Unkoordiniert gegen Niedrigstlöhne
LAK stellt Untersuchung über Umgang von Jobcentern mit sittenwidriger Bezahlung vor
Die guten Nachrichten vom Berliner Arbeitsmarkt halten an. Erst letzte Woche hieß es, der Stand der Arbeitslosigkeit sei so niedrig wie seit 20 Jahren nicht mehr. Allerdings haben da nicht alle etwas von. Denn, so eine zentrale Botschaft der am Donnerstag vorgestellten Studie »Sittenwidrige Beschäftigung und Berliner Jobcenter«, die Zahl der sogenannten Aufstocker stagniert auf hohem Niveau. Die vom Berliner Arbeitslosenzentrum evangelischer Kirchenkreise erstellte Untersuchung beziffert jene Lohnabhängigen, die von ihrem Lohn nicht Leben können und deshalb zusätzlich ALG II-Leistungen beziehen, auf rund 105 000. Das sind rund acht Prozent aller in Berlin Beschäftigten. Von den Aufstockern seien 55 Prozent sozialversicherungspflichtig beschäftigt.
Soweit die gesicherten Zahlen. Keine belastbaren Angaben indes gibt es über die Verbreitung von sogenannten sittenwidrigen Beschäftigungsverhältnissen. Gemeint sind damit Stellen, die mit weniger als zwei Drittel des Tariflohns vergütet werden. Es gibt Fälle, da liegen die Stundenlöhne unter fünf Euro.

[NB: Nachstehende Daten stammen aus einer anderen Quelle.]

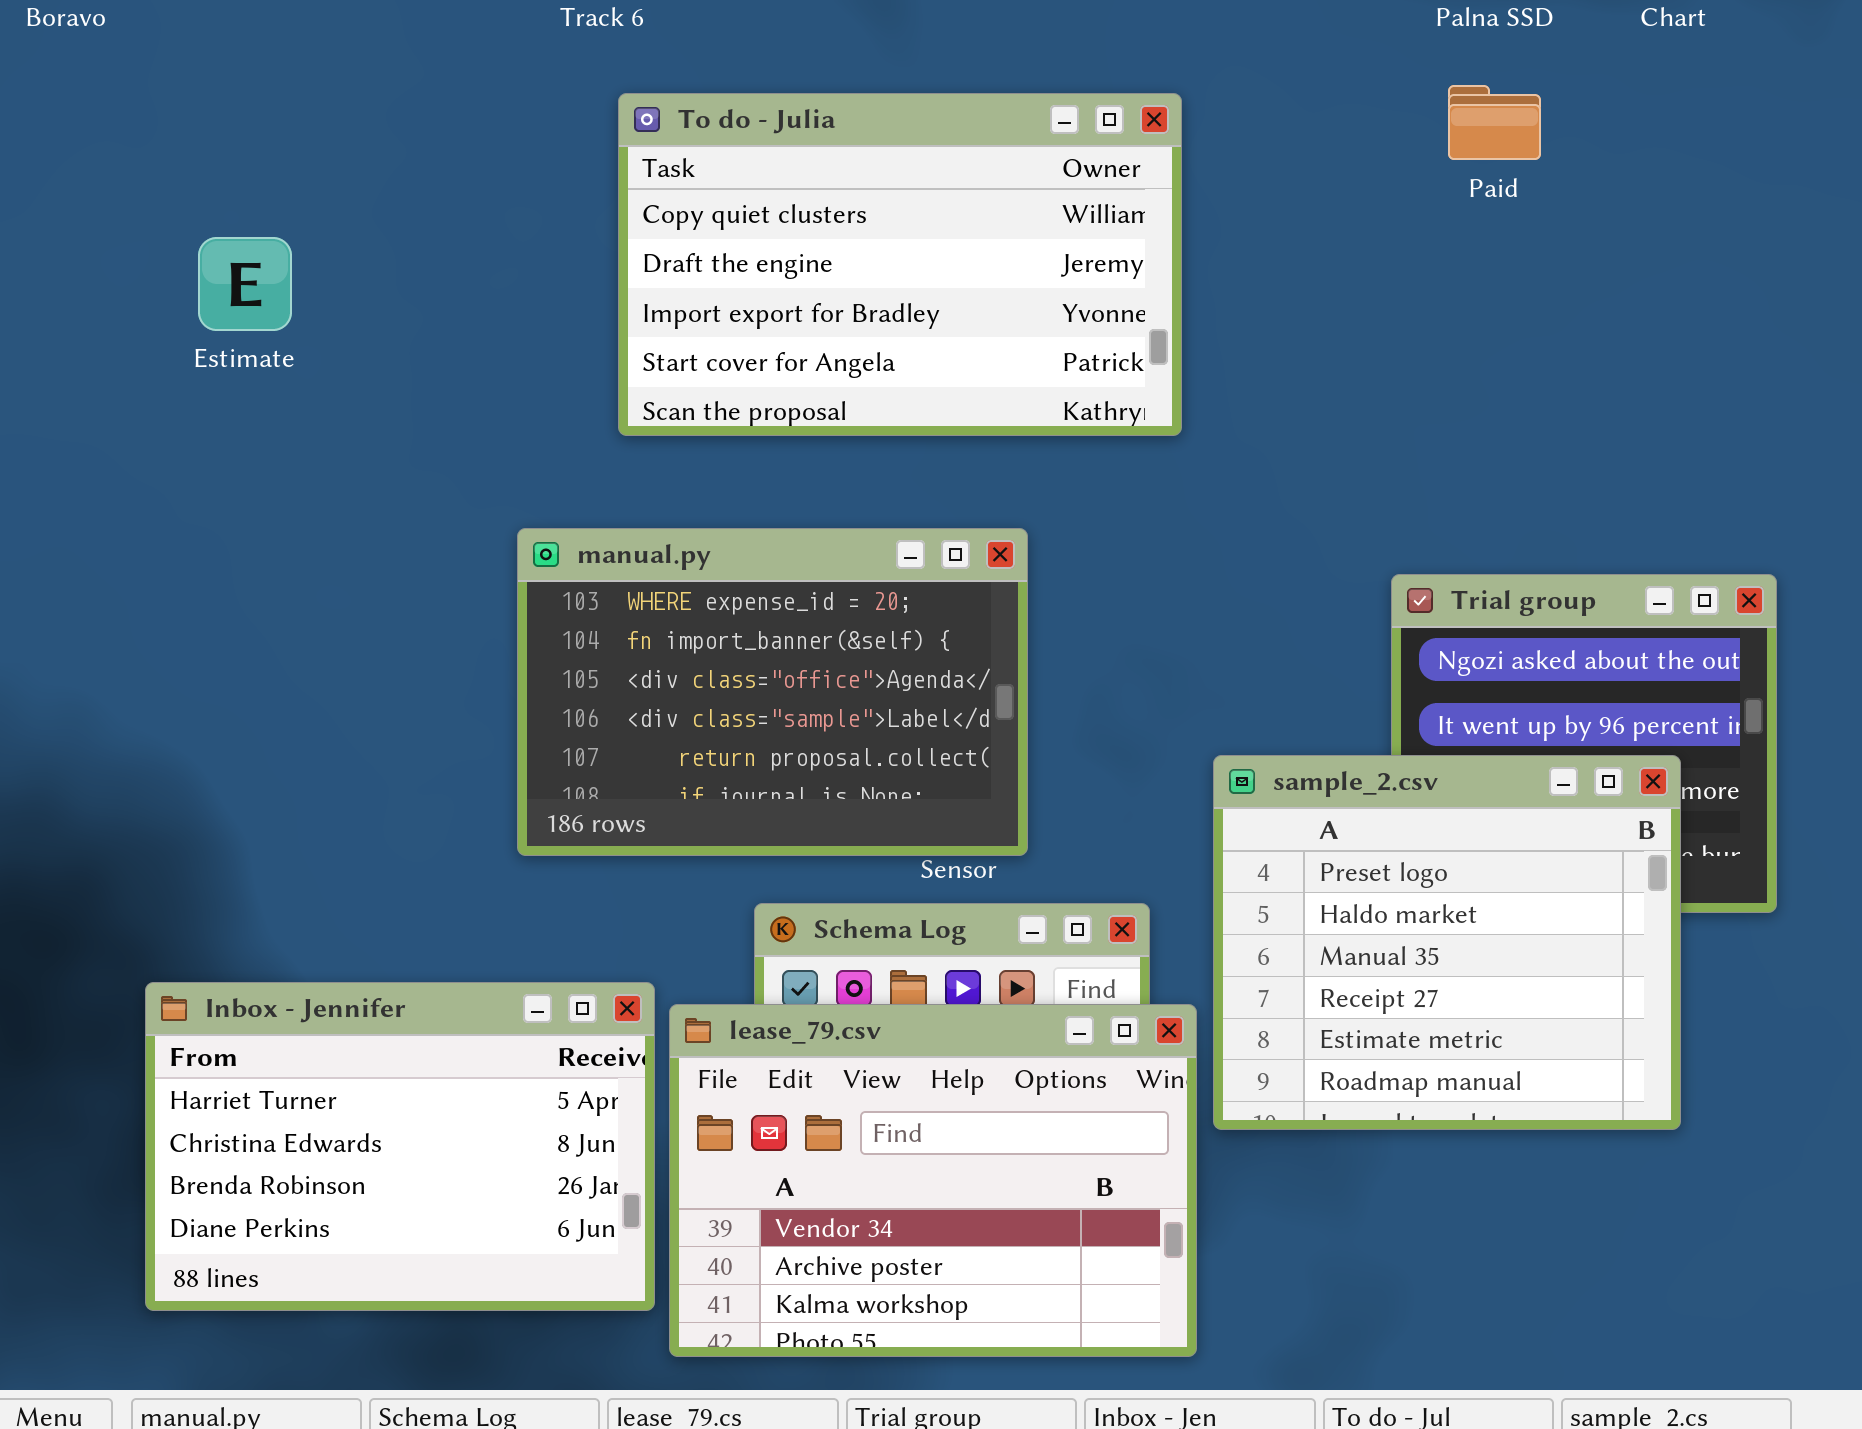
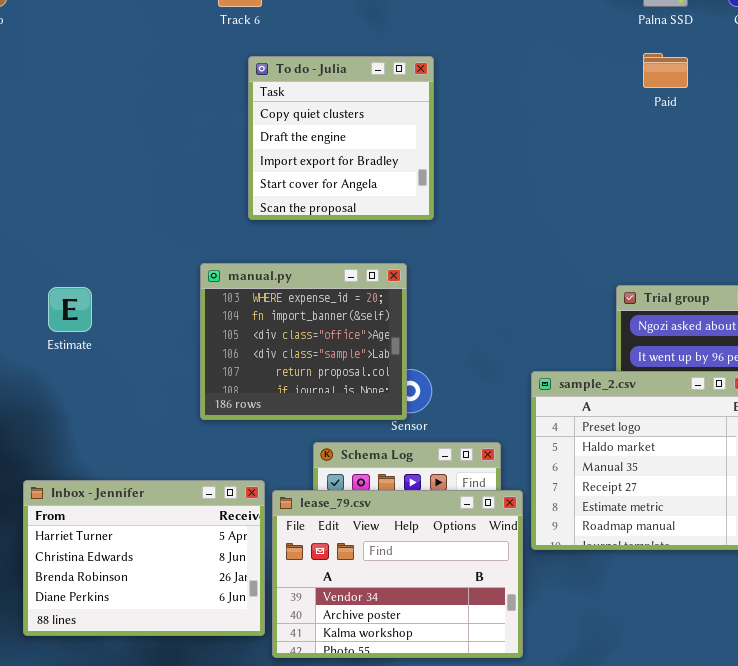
To do - Julia: [618,93,1182,436] -> [248,56,434,220], resized
Estimate: [198,237,292,331] -> [48,287,92,332], moved
manual.py: [517,528,1028,856] -> [200,263,407,420], resized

Da diese Jobs weder von der Berliner noch von der Arbeitsagentur in Nürnberg erfasst werden und nur ein Berliner Jobcenter sich an der Studie beteiligte, mussten andere Quellen ausfindig gemacht werden. So griff Studienautor Markus Wahle auf parlamentarische Anfragen und Berichte von Vertretern der Gewerkschaften in den Beiräten der Berliner Jobcenter zurück. Und auf die Zählung von Gerichtsprozessen. Denn gerade in letztet Zeit haben auch Berliner Jobcenter häufiger Arbeitgeber verklagt, die sich ihre Löhne von Steuergeldern subventionieren ließen. Wahle nannte die Zahl von 55 Gerichtsprozessen. Auch hatten die Berliner Jobcenter angekündigt, koordinierter gegen sittenwidrige Löhne vorzugehen. Doch das passiere nicht. »Die Bezirke gehen unterschiedlich mit dem Problem um«, sagte Wahle. Manche würden Mitarbeiter schulen, entsprechende Arbeitsverhältnisse auszumachen. Andere schickten ALG II-Empfänger in Maßnahmen, wo ihnen beigebracht wird, Lohnverhandlungen mit Unternehmen zu führen.
Neben der nicht abgestimmten Strategie der Berliner Jobcenter und ihrer unzureichenden Prüfung von Stellenangeboten auf Sittenwidrigkeit hin wird auch die mangelnde Beratung kritisiert. Die Betroffenen hätten meist keine Ahnung von ihren Rechten. Doch sie könnten Vermittlung in sittenwidrige Jobs ablehnen - ohne Sanktionen fürchten zu müssen.